*Records from a dataset:*

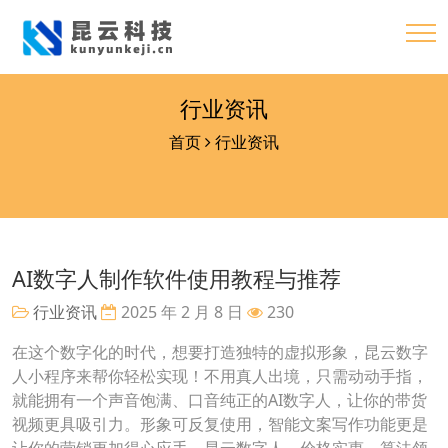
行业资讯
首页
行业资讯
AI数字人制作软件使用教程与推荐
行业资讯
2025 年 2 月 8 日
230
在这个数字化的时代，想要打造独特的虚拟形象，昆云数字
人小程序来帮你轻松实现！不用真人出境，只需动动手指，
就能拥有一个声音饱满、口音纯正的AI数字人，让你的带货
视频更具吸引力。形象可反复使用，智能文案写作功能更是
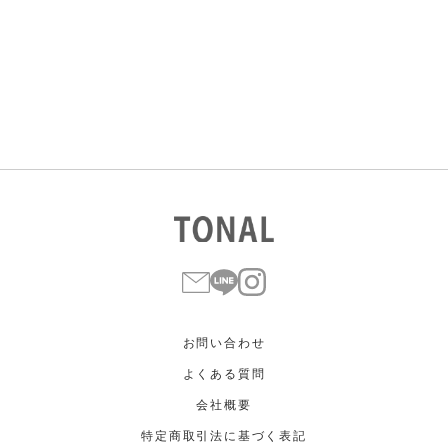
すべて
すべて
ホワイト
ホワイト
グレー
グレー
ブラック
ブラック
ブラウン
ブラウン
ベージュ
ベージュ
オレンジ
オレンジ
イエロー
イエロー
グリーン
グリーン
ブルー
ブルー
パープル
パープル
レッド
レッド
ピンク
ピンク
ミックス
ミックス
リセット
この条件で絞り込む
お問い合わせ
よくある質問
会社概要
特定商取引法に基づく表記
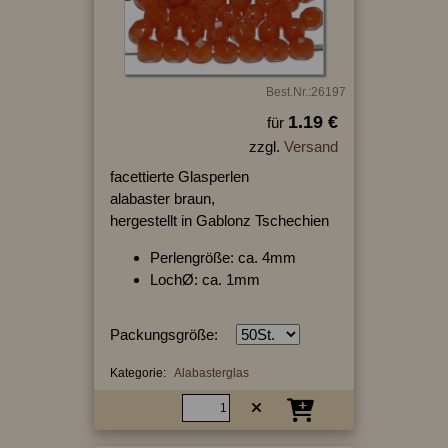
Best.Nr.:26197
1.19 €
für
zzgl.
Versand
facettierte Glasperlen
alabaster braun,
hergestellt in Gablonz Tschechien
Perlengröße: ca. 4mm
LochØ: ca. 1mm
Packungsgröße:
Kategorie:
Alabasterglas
==
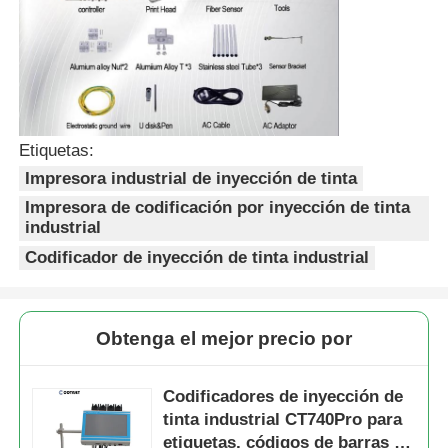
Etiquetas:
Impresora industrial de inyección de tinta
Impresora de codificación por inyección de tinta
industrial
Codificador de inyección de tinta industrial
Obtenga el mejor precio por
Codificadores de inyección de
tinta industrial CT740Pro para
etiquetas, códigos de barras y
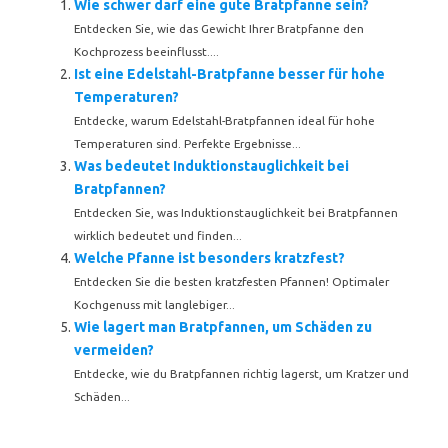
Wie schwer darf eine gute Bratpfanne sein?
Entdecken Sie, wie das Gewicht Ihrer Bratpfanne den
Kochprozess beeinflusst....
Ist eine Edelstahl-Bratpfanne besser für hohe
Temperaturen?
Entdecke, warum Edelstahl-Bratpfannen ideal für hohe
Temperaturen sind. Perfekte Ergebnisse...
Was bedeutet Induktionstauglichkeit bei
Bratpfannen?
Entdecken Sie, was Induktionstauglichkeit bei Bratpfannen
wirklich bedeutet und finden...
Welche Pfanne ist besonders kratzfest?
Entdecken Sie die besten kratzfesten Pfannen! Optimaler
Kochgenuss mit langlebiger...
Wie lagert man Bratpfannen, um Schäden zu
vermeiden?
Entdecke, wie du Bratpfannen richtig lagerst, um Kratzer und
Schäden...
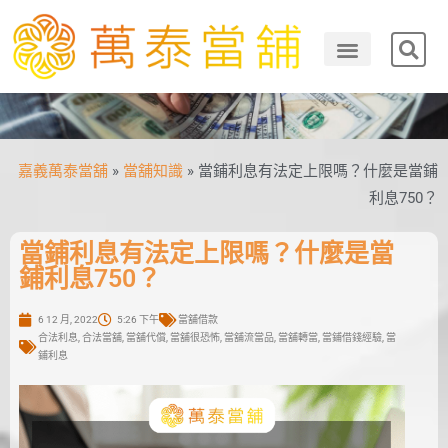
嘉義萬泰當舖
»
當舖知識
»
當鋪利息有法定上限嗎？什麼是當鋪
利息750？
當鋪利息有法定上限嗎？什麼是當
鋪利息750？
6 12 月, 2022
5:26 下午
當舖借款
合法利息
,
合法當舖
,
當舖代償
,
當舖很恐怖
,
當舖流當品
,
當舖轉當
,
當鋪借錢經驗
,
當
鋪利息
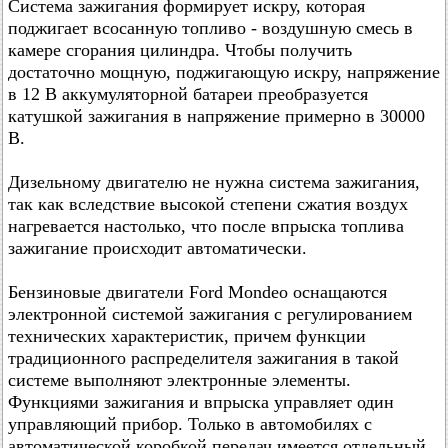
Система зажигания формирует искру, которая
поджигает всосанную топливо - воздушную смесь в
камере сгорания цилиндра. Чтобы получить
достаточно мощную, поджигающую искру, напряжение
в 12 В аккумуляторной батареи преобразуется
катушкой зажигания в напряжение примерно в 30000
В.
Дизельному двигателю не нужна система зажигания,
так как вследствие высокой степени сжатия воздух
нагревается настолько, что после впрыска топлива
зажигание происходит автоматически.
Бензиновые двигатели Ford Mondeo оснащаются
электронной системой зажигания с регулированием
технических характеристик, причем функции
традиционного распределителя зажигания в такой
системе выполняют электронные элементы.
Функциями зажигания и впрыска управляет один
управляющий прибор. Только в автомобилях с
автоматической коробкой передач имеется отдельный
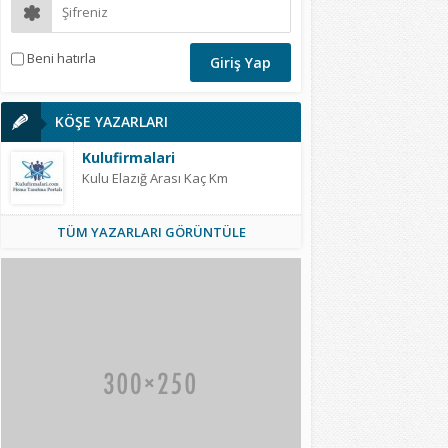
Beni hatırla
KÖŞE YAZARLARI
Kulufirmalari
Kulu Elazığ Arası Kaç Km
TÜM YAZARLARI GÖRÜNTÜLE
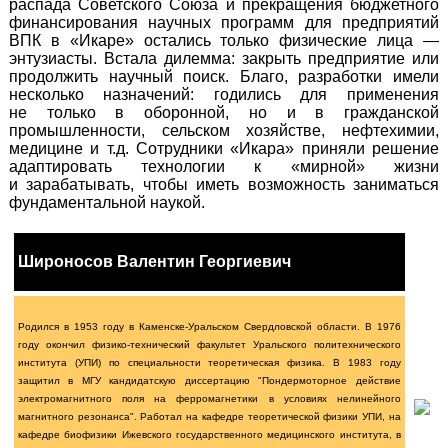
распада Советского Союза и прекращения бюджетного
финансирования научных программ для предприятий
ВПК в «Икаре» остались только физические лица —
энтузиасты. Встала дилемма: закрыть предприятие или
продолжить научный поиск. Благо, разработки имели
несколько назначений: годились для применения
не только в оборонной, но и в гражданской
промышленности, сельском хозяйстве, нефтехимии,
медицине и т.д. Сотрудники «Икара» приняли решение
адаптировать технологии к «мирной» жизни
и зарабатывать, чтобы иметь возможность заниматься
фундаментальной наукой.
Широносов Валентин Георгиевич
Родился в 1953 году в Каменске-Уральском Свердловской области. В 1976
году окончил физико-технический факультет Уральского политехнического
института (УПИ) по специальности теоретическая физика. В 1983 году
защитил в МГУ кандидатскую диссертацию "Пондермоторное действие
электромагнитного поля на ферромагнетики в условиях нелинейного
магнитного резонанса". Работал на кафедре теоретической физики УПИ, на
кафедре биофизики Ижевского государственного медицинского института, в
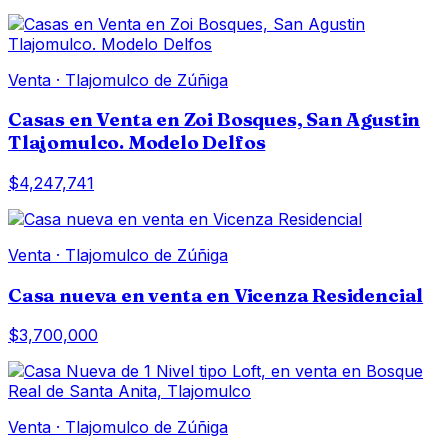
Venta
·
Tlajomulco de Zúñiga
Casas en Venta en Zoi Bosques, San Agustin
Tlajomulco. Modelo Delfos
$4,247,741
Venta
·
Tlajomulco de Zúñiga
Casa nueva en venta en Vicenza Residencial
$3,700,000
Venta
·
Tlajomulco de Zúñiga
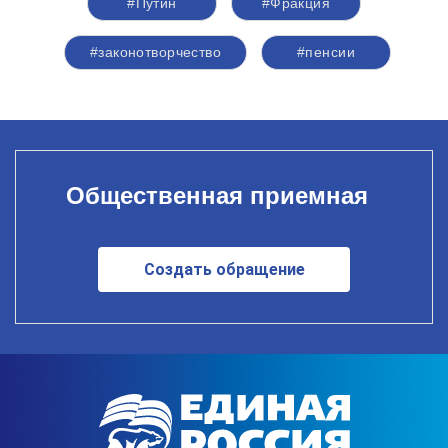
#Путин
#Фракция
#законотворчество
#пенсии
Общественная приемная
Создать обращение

*Instructions for the task:*
The word "tinta" appears in how many lines of the records? Give the number only.

*Answer to this problem:*
4